### GIVEN EXERCISE
Reproduce the lines of the items from the one containing "Page size: 1500x1125." through the one containing "title [75, 285, 1425, 661]", with "bounding box" changed to "enclosing box" and nothing else altered.

### TASK DATA
────
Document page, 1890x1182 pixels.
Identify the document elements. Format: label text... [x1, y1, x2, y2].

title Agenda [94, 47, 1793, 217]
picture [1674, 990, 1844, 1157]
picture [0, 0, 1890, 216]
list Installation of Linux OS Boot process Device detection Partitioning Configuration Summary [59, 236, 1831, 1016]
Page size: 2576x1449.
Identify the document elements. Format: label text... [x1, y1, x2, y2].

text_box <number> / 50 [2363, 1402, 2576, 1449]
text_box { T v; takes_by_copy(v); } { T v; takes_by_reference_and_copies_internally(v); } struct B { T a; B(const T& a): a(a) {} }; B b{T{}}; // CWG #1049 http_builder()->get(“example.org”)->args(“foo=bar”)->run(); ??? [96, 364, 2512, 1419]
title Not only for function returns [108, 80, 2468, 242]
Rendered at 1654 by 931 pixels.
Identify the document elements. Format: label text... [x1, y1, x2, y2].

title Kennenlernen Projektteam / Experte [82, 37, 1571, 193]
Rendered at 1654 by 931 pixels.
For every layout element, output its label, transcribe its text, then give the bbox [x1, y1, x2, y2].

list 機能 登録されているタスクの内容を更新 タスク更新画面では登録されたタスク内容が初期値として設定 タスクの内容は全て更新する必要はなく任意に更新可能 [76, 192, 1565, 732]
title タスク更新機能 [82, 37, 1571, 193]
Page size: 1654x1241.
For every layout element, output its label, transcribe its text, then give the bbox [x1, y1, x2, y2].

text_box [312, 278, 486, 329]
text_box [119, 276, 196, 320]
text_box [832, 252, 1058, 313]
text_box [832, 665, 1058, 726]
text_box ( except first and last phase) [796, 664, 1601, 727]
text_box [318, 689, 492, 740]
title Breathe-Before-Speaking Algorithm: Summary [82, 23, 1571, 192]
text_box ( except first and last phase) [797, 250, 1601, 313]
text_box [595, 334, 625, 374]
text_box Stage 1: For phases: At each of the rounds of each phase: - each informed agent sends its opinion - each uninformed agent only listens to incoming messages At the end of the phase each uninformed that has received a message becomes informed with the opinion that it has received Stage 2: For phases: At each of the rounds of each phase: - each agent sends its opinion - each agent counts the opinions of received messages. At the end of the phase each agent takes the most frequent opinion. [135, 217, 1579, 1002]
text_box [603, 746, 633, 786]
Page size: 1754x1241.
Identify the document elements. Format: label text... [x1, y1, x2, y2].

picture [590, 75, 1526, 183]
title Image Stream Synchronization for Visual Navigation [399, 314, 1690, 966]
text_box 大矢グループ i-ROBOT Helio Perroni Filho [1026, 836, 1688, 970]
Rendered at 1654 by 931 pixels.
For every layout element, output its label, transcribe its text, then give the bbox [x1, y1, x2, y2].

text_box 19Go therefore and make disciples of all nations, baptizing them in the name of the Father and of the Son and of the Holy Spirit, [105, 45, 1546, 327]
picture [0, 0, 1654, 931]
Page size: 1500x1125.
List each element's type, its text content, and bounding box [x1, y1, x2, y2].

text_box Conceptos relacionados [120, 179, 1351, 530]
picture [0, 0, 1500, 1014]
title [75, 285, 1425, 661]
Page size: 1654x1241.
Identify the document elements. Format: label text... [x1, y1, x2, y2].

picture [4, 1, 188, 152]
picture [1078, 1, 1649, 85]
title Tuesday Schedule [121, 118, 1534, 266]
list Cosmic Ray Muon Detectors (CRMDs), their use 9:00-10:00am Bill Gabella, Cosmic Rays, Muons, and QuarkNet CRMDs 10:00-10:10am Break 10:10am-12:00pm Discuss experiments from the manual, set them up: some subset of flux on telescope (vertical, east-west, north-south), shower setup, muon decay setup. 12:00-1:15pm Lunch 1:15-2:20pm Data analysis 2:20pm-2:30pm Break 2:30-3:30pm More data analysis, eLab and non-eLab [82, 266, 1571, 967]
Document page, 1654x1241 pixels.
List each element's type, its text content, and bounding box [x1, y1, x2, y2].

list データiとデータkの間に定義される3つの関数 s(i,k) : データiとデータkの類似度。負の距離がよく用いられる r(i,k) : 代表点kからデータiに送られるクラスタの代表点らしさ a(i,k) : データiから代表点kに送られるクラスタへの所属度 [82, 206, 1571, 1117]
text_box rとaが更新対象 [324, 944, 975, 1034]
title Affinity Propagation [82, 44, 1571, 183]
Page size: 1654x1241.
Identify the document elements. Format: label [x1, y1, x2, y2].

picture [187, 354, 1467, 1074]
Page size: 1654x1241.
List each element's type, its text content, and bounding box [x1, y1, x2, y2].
────
### TASK RESULT
Page size: 1500x1125.
List each element's type, its text content, and enclosing box [x1, y1, x2, y2].

text_box Conceptos relacionados [120, 179, 1351, 530]
picture [0, 0, 1500, 1014]
title [75, 285, 1425, 661]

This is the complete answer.